To address the selection bias associated with the TXA protocol eligibility criteria, we performed a matched analysis of patients who presented with an admission hemoglobin less than 11.5 g/dL. This group of patients had no significant difference in admission hemoglobin but a pronounced difference in transfusion rate, which we believe supports the conclusions drawn from the overall population. Multivariable analysis also shows that both TXA protocol and admission hemoglobin were significant predictors for needing transfusion, though the study is underpowered to exclude the possibility of contributions from other factors such as use of anticoagulation, which may have resulted in a type II statistical error during analysis. Further analysis in a truly randomized fashion is needed to validate these observations.

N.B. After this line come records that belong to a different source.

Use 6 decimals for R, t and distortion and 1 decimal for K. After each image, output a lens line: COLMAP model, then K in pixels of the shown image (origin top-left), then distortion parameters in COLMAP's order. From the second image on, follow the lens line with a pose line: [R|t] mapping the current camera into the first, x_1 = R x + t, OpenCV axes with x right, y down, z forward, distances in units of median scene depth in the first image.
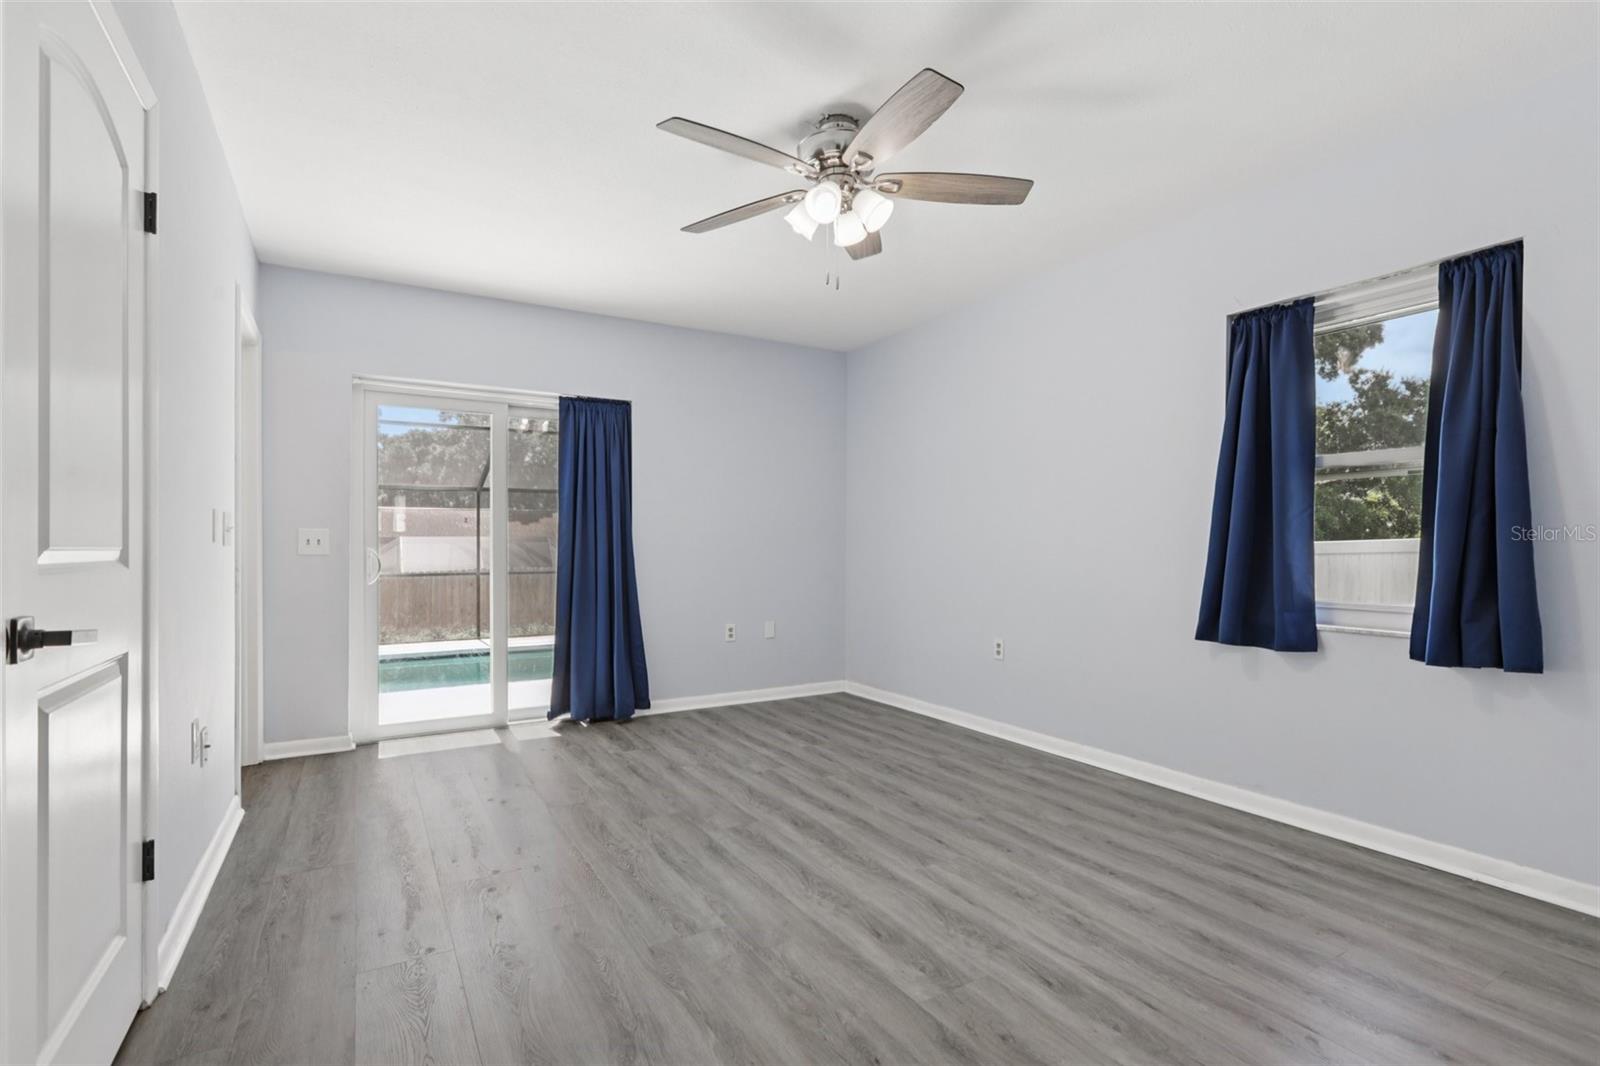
lens RADIAL K [[740.5, 0, 802.2], [0, 740.5, 538.5], [0, 0, 1]] dist [-0.037762, 0.026483]
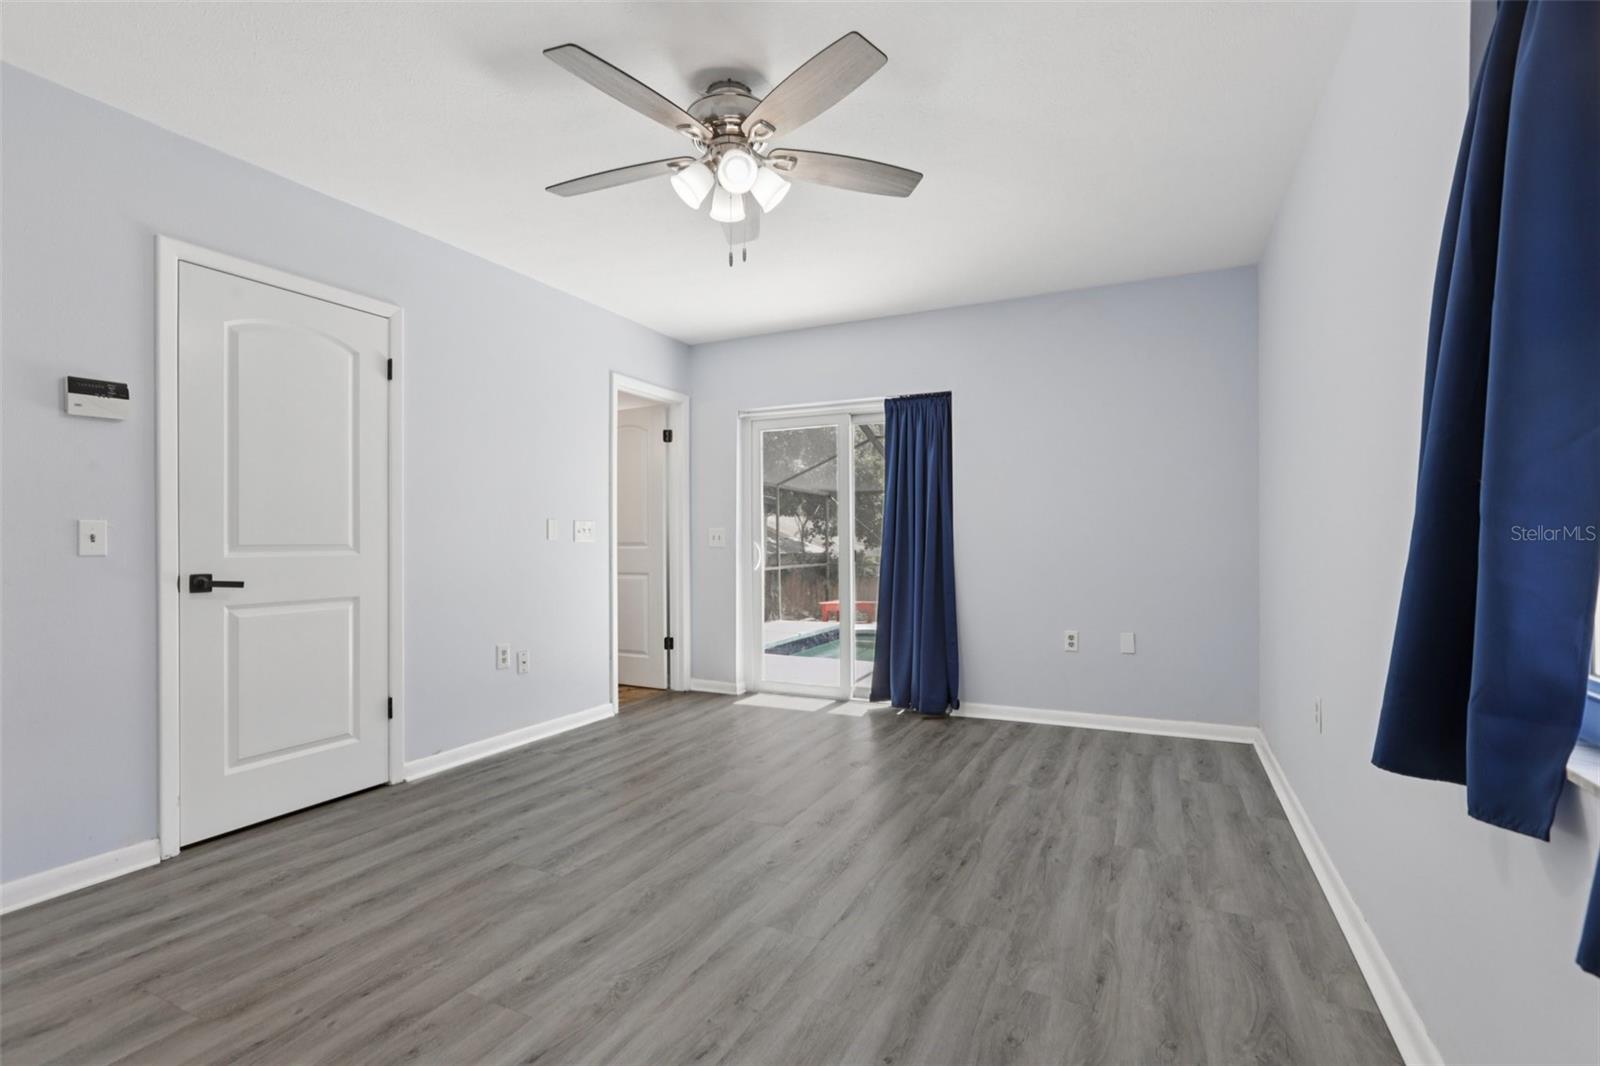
lens RADIAL K [[740.5, 0, 802.2], [0, 740.5, 538.5], [0, 0, 1]] dist [-0.037762, 0.026483]
pose [[0.554426, -0.005534, -0.832214, 0.719633], [0.017093, 0.999843, 0.004739, 0.003292], [0.832057, -0.016853, 0.554434, 0.472952]]
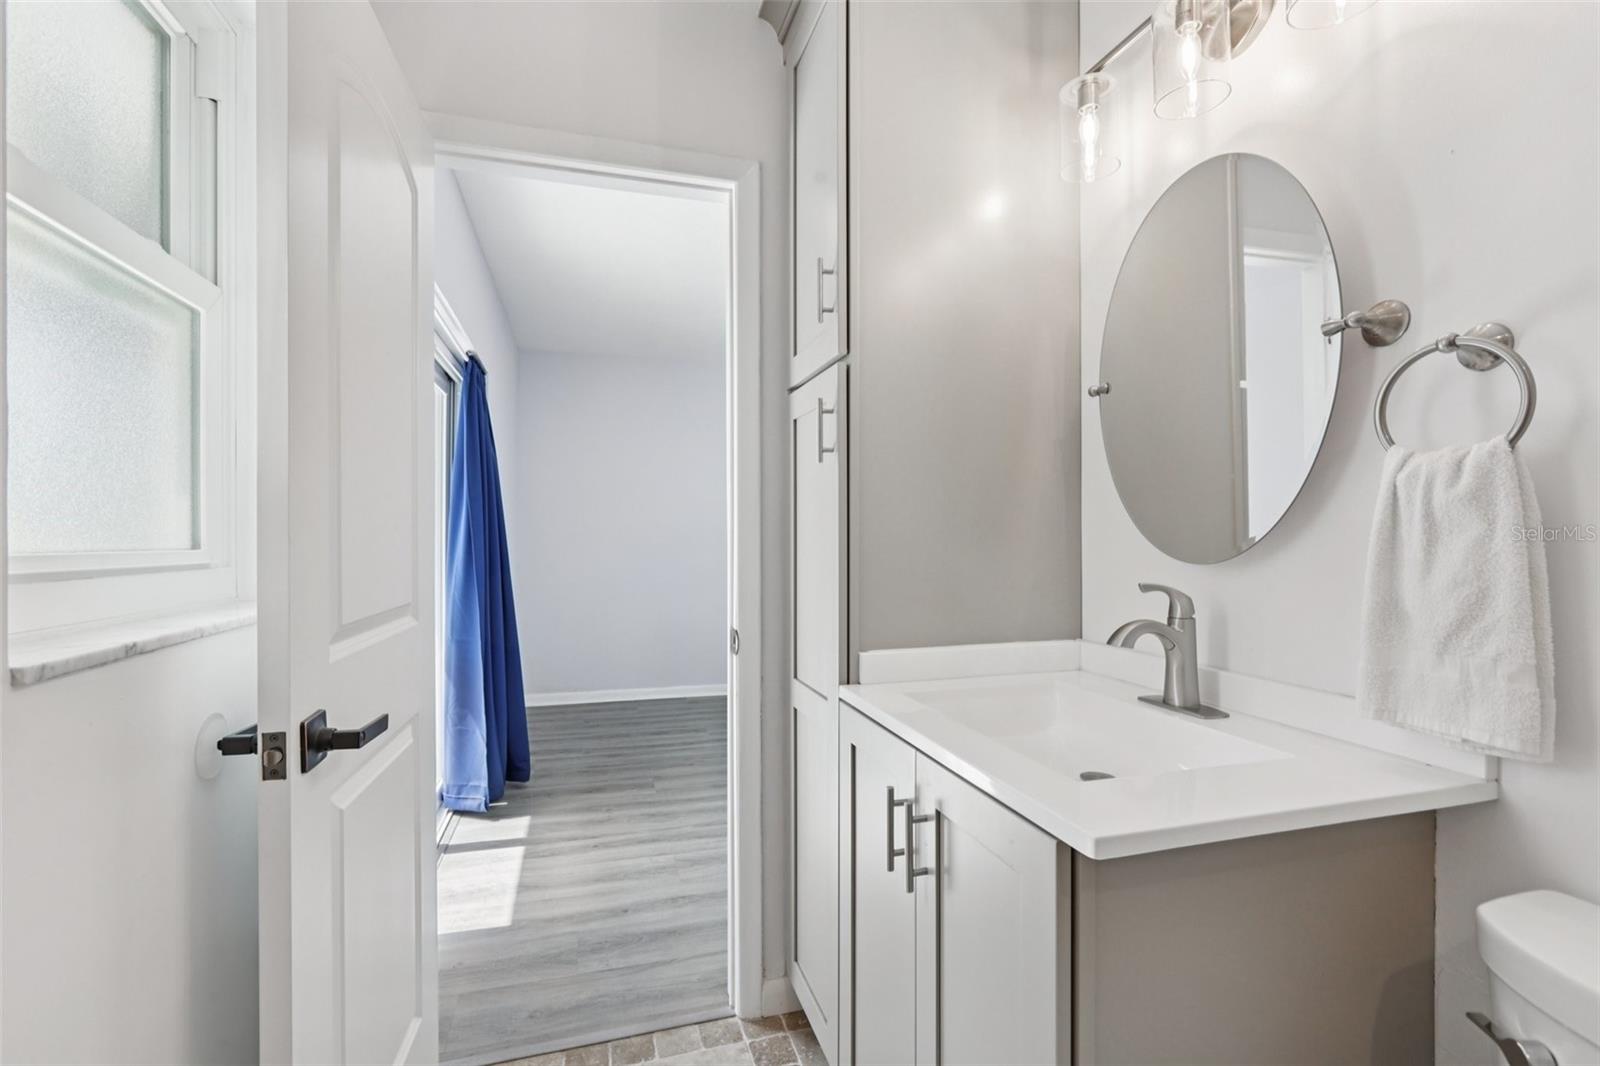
lens RADIAL K [[740.5, 0, 802.2], [0, 740.5, 538.5], [0, 0, 1]] dist [-0.037762, 0.026483]
pose [[0.233872, -0.006959, 0.972243, -1.385124], [-0.010123, 0.999903, 0.009592, -0.038250], [-0.972215, -0.012085, 0.233778, 0.784151]]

In conclusion, we demonstrate that use of a standardized 4 dose TXA protocol significantly decreases transfusion rates in patients undergoing operative intervention for fragility hip fracture without an increase in the rate of adverse events. This study advances our understanding of the safety and efficacy of TXA in fragility hip fracture patients. Future studies examining the optimal dosing of TXA should be explored.